# R16NC-500 Signal issue after moving to new room



## jhodges125 (Dec 20, 2010)

Upgraded to an HD-DVR in the living room, so I wanted to move the Standand R16NC-500 DVR (changed settings for single tuner) to the basement to replace my old standard D11 reciever. The signal is fine with the D11, but when I connected the R16NC-500, it won't receive the satellite info (mostly). I went through swapping coax cables, the wall plate and the connector on the coax coming through the wall. End result was no change, but did notice that at times that I could get a signal for a little bit if I just held the coax ends (just the cores touching) together with my hands. Other times, I could have all the connections fully connected and as I was making the last connection to the back of the receiver, the satellite signal would be there for a second, but when I fully screwed the connector on, the signal would be lost.
I then took the R16NC-500 back upstairs to the old location, plug it in and it works fine. Plug the D11 back into the connection in the basement and it works fine as well.
Am I encountering a voltage difference between the two receivers, that is causing a fault? Any other thoughts?

Thanks,
John


----------



## carl6 (Nov 16, 2005)

With the D11 connected, check satellite signal strength on all satellites you have (based on type of dish). For SD, that will either be just 101, or 101, 110 and 119. Make a note of readings for all transponders on all satellites.

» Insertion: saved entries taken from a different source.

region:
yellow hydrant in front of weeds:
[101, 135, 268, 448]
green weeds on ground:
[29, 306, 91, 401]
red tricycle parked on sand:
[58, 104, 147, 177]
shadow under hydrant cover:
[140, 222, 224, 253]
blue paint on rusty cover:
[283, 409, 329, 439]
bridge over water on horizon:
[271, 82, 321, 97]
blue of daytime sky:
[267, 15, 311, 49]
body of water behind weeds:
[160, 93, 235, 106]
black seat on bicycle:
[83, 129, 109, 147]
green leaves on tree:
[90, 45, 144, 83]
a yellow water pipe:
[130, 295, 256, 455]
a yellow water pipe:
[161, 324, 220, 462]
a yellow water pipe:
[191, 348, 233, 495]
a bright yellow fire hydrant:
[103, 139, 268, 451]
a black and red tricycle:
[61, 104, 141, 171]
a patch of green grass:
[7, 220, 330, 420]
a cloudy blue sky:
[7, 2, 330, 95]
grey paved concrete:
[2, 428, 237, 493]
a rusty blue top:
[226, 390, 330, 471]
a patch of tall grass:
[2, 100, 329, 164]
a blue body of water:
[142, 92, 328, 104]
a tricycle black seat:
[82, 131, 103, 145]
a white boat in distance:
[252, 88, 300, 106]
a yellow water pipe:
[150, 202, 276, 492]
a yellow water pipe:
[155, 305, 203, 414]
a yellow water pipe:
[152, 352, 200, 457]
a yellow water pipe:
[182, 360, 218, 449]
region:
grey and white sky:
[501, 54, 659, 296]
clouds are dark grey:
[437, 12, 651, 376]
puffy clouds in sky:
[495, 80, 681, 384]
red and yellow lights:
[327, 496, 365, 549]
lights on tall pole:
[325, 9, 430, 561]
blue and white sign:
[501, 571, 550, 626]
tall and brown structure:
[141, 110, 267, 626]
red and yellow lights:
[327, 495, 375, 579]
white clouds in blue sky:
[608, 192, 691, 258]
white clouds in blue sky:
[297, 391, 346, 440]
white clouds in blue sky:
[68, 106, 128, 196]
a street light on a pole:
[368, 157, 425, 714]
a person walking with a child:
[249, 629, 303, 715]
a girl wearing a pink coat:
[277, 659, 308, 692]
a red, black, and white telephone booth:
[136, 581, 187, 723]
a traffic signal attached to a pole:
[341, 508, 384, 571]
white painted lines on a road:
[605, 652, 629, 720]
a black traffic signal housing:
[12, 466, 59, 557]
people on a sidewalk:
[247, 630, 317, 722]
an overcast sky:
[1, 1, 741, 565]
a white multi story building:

With the R16 upstairs (where it works), do the same thing. Then move the R16 downstairs and check it. Post your results.

I would also double check your sat setup on the R16 just to be on the safe side, but it is probably fine or it wouldn't work upstairs.

Do your coax lines run directly to the dish, or do you have a multiswitch in the system?

I really can't think of any reason for the R16 to not work where the D11 does work, especially considering it does work at another location. Maybe the sat signal readings will help figure out what to do next.


----------



## ThomasM (Jul 20, 2007)

carl6 said:


> I would also double check your sat setup on the R16 just to be on the safe side, but it is probably fine or it wouldn't work upstairs.
> 
> I really can't think of any reason for the R16 to not work where the D11 does work, especially considering it does work at another location. Maybe the sat signal readings will help figure out what to do next.


I can. I wonder if the upstairs coax is set up for SWM and the downstairs one is set up for the legacy DC voltage system (which it must be to support a D11). If so, the multiswitch type in the satellite setup could be wrong.


----------



## carl6 (Nov 16, 2005)

True, and if he has an external SWM8 (with legacy outputs) then that is a very real possibility. However it is not normal to use SWiM technology in a mixed environment.

Definitely something worth checking however.


----------